Ins: Roberto Soldado (Valencia, £26m) Paulinho (Corinthians, £17m), Nacer Chadli (FC Twente, £7m).
Outs: Steven Caulker (£8m) John Bostock (Royal Antwerp, Free), Jack Bartram, Nathan Byrne (both Swindon, Free), Adam Smith (Derby, Loan). David Bentley, William Gallas (both released). Clint Dempsey (£6million).
West Bromwich Albion
Under Steve Clarke the Baggies were consistent, well marshalled and disciplined last term — perfectly balanced but perhaps lacking in creativity and killer instinct. It is therefore somewhat surprising that they haven’t gone in search of a craftsman during this summer window. Or perhaps they have. Clarke is resilient with funds and will not buy unless he believes they will improve his squad.
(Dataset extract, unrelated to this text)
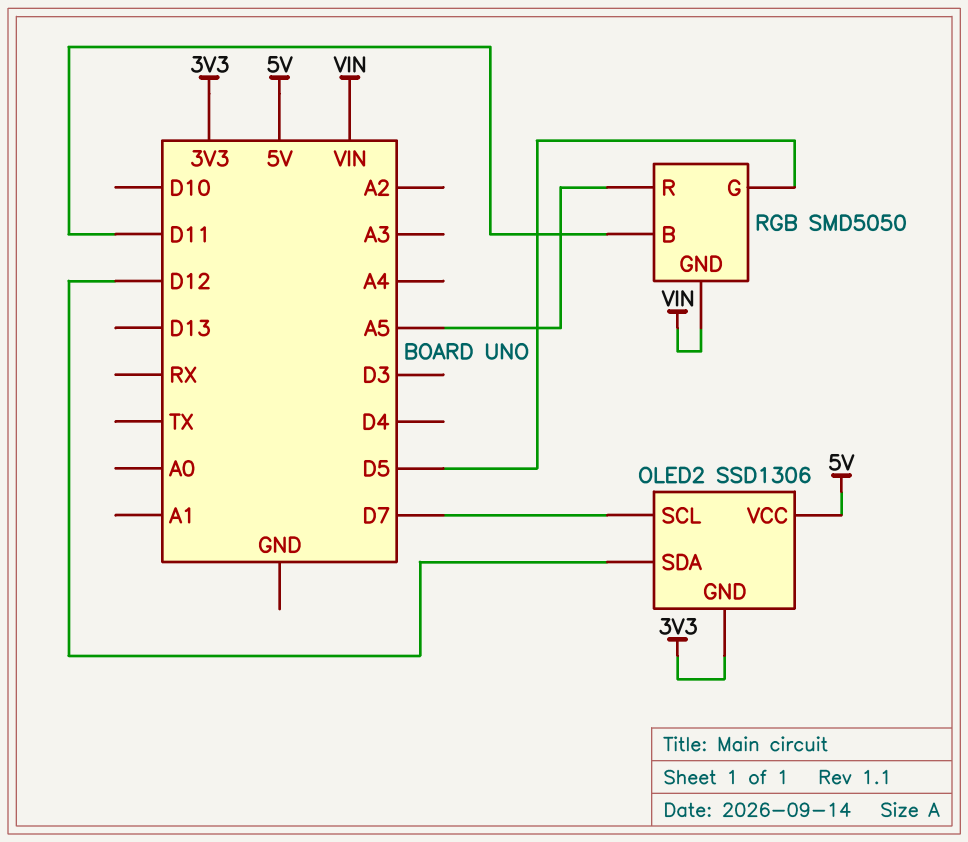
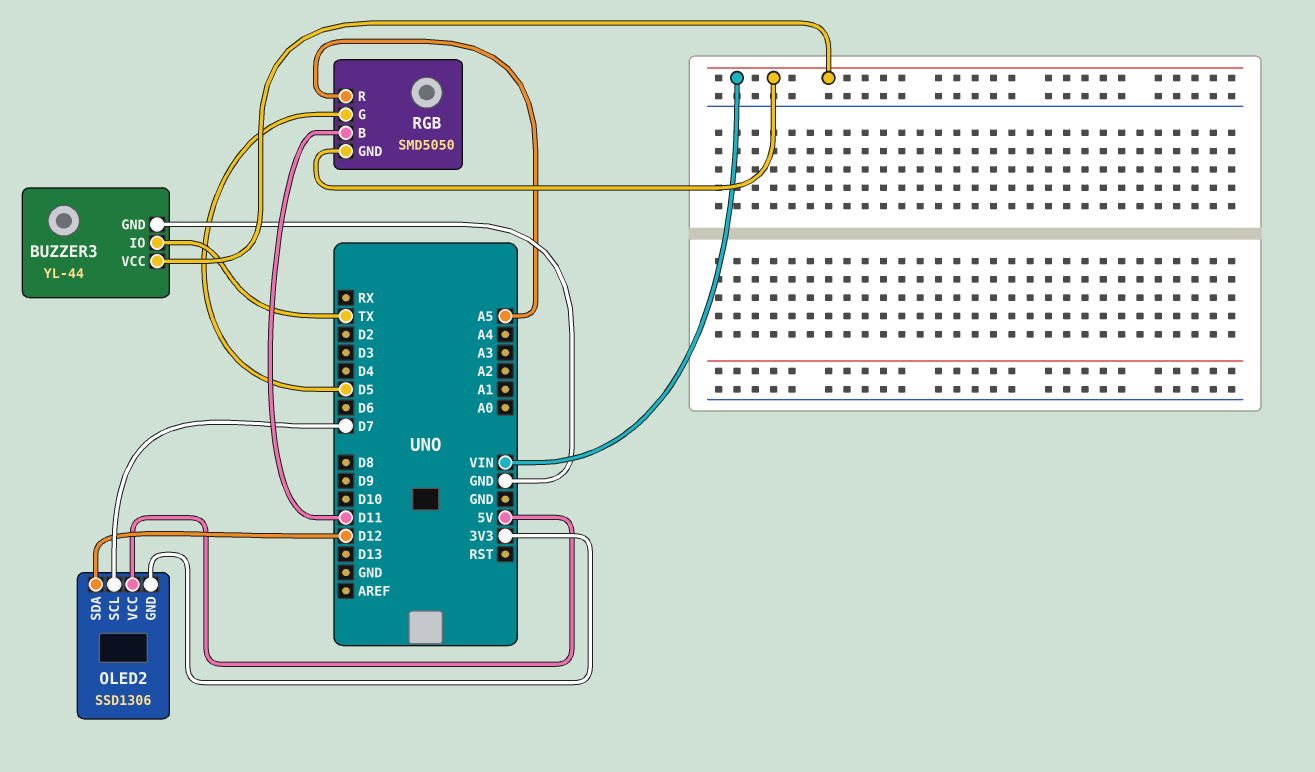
BUZZER3: none -> YL-44
BUZZER3 pin GND: none -> GND
BUZZER3 pin IO: none -> TX
BUZZER3 pin VCC: none -> VIN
Veteran striker Nicolas Anelka has checked in at the Hawthorns and should be a welcome addition to the strikeforce. The Frenchman is a proven goalscorer in England and will add invaluable experience.
Fans can be thankful that Youssuf Mulumbu has remained a West Brom player. If the midfielder can consistently perform at the level he showed signs of last season, Europe’s top teams will come calling next summer. The Congolese enforcer is the perfect box to box midfielder. If the board can dig deep into their pockets to find him a midfield partner then the Baggies can continue to climb their way up the league table.
Ins: Nicolas Anelka (Shanghai Shenhua, Free), Goran Popov (Dynamo Kiev, Loan).
Outs: Marc-Antoine Fortuné (Wigan, Free), James Hurst (Valur, Free), Gonzalo Jara Reyes (Nottingham Forest, Free), Jerome Thomas (Crystal Palace, Free), Romaine Sawyers (Walsall, Free), Scott Allan (Birmingham, Loan), Zoltan Gera (released)
West Ham United
By making Andy Carroll a club record signing at £15m, West Ham have told fans exactly what they can expect. Allardyce’s men will pick up where they left last season – with Carroll scoring and creating chances for goal-scoring midfielder Kevin Nolan. If Carroll stays fit, fans can expect a comfortable season. Another injury however and the Hammers could become dangerously dry in front of goal. Carlton Cole has been released, which seems like an odd decision at present. The former Chelsea hitman would be a like for like replacement for Carroll in the system West Ham will adopt next season. Big Sam must find an insurance bet before the window closes and bring in another forward.
The Hammers were typically resilient at the back last term and fans can expect this to continue. This is the Allardyce way and he won’t be steering clear of this anytime soon. Collins and Reid looked tight and robust at the back last season behind a strong midfield unit of Mark Noble and Mohamed Diame. There is little room for improvement in this area without Allardyce breaking the bank further.
Hammers fans can take great optimism from the fact Mohamed Diame remains with the club. Many predicted the midfielder would make a big money move over the summer in search of European football.
Ins: Andy Carroll (Liverpool, £15m), Danny Whitehead (Stockport, Undisclosed), Adrián (Real Betis, Free), Razvan Rat (Shakhtar Donetsk, Free).
Outs: Jake Larkins (Leyton Orient, Carlton Cole, Gary O’Neil, Jack Powell, Jami Rafati, Eoin Weaken.